==== Texto fornecido

“As minhas raízes no cante são das tabernas de Pias [Serpa]. Eu era muito próximo dos trabalhadores rurais, que era quem cantava a moda, principalmente nas tabernas ao fim do dia de trabalho”, observa José Borralho, que gostava e sentia grande atração pelo cante desde criança, pois a mãe “já sabia cantar muito bem”.
Trabalhou numa padaria, e mais tarde com o pai que era alfaiate. Mas à medida que os homens eram substituídos por máquinas nos campos, provocando o grande fluxo migratório dos anos 60 para o estrangeiro e para a cintura industrial de Lisboa, “as alfaiatarias na aldeia começaram a perder clientela”.
O cantador esteve entre os migrantes deste período. Tinha 17 anos quando deixou o Alentejo para fixar-se no Feijó, onde mais tarde casou e teve os filhos. Durante alguns anos trabalhou em fábricas de confeção, depois “em pontes, na Junta Autónoma de Estradas”, até à reforma.
Aos 77 anos, é o elemento mais antigo do Grupo Coral Etnográfico “Amigos do Alentejo” do Feijó, tendo entrado uns meses a seguir à sua formação em 1986, que acompanhou de muito perto. Normalmente é o ‘ponto’, que é “quem começa dando o tom à moda”, mas às vezes também faz o ‘alto’.
No livro “Feijó, meu lindo Feijó – a identidade de um Grupo Coral Alentejano no concelho de Almada”, Ana Durão Machado explica que depois de muitos anos de “vivência do cante espontâneo nas tabernas do Feijó, pretexto da sociabilização masculina e ocupação dos tempos livres ao fim de semana, surgiu a vontade de instituir e formalizar o cante” no local. Nascia assim o Grupo Coral e Etnográfico “Os Amigos do Alentejo” do Feijó. E segundo um dos fundadores “tudo terá começado por uma brincadeira”.
José Borralho fez parte desse grupo de homens que viveu o cante espontâneo nas tabernas do Feijó, na procura de pontos de referência e união com outros alentejanos. “Encontrávamo-nos e cantava-se a moda. O cante era o grande elo entre nós e o Alentejo, porque nós gostamos muito das nossas raízes. Toda aquela ambiência do Alentejo diz-nos muito… nós, alentejanos, somos sentimentais”.

========
==== Material fornecido

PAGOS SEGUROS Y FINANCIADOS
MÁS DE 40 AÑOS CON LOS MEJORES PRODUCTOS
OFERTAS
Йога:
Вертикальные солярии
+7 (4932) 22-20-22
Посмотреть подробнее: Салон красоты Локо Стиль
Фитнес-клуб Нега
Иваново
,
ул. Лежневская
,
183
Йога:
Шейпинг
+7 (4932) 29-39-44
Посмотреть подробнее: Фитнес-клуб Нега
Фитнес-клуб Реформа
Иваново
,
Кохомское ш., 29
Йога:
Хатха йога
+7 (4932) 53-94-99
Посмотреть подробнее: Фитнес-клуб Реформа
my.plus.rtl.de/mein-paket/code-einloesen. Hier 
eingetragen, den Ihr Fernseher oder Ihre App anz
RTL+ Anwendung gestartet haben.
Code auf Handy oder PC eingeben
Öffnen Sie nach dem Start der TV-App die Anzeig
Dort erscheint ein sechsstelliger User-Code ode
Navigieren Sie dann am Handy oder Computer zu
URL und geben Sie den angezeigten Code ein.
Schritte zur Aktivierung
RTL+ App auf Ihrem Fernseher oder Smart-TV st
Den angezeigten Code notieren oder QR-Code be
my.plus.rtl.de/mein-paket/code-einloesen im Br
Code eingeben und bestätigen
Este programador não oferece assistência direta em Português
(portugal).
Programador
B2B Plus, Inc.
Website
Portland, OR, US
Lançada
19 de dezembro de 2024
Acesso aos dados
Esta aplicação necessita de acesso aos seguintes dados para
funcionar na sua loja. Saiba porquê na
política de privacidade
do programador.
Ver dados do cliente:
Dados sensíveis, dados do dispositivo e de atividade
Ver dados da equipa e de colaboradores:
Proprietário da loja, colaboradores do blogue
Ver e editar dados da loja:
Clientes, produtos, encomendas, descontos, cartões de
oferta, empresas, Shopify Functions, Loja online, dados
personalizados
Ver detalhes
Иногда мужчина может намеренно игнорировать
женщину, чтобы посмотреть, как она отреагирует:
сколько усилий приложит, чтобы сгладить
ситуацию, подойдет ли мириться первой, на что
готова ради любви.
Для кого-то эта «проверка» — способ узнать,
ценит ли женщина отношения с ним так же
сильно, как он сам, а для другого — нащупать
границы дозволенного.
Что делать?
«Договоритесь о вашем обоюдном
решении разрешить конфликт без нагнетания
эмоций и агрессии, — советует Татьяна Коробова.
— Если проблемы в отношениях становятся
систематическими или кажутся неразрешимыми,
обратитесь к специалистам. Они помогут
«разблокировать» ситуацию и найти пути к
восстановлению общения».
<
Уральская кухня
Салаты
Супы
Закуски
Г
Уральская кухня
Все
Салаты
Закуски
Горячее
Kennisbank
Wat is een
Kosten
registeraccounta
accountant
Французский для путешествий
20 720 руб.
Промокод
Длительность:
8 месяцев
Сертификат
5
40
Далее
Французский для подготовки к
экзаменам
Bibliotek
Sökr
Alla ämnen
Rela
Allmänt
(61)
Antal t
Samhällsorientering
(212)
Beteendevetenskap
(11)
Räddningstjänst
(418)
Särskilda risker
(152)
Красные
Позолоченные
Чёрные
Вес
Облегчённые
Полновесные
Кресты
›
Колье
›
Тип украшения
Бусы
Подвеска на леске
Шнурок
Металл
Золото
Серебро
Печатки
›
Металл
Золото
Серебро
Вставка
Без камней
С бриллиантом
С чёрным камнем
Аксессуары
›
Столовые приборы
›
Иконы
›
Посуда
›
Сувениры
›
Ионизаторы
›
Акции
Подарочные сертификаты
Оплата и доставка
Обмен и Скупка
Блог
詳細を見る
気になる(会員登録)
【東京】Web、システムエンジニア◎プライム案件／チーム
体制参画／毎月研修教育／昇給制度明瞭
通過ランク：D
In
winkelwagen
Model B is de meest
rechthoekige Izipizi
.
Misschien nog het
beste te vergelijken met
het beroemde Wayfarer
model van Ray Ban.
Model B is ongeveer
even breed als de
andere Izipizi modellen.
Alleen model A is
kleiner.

========

## O que se pede
1. Responda a estas perguntas sobre o texto acerca de José Borralho e o cante:
(a) Que idade tinha José Borralho quando deixou o Alentejo?
(b) Em que ano foi formado o grupo coral do Feijó?
(c) Segundo um dos fundadores, como terá começado tudo?
2. Transforme numa tabela Markdown as linhas dos registos desde a primeira até à linha que contém "Кохомское ш., 29", incluindo essa, e deixe de fora as linhas em branco. Use a coluna N.º para o número de ordem e a coluna Conteúdo para a linha.

## Respostas por tarefa
1.
(a) Tinha 17 anos.
(b) Em 1986.
(c) Por uma brincadeira.

2.
| N.º | Conteúdo |
|---|---|
| 1 | PAGOS SEGUROS Y FINANCIADOS |
| 2 | MÁS DE 40 AÑOS CON LOS MEJORES PRODUCTOS |
| 3 | OFERTAS |
| 4 | Йога: |
| 5 | Вертикальные солярии |
| 6 | +7 (4932) 22-20-22 |
| 7 | Посмотреть подробнее: Салон красоты Локо Стиль |
| 8 | Фитнес-клуб Нега |
| 9 | Иваново |
| 10 | , |
| 11 | ул. Лежневская |
| 12 | , |
| 13 | 183 |
| 14 | Йога: |
| 15 | Шейпинг |
| 16 | +7 (4932) 29-39-44 |
| 17 | Посмотреть подробнее: Фитнес-клуб Нега |
| 18 | Фитнес-клуб Реформа |
| 19 | Иваново |
| 20 | , |
| 21 | Кохомское ш., 29 |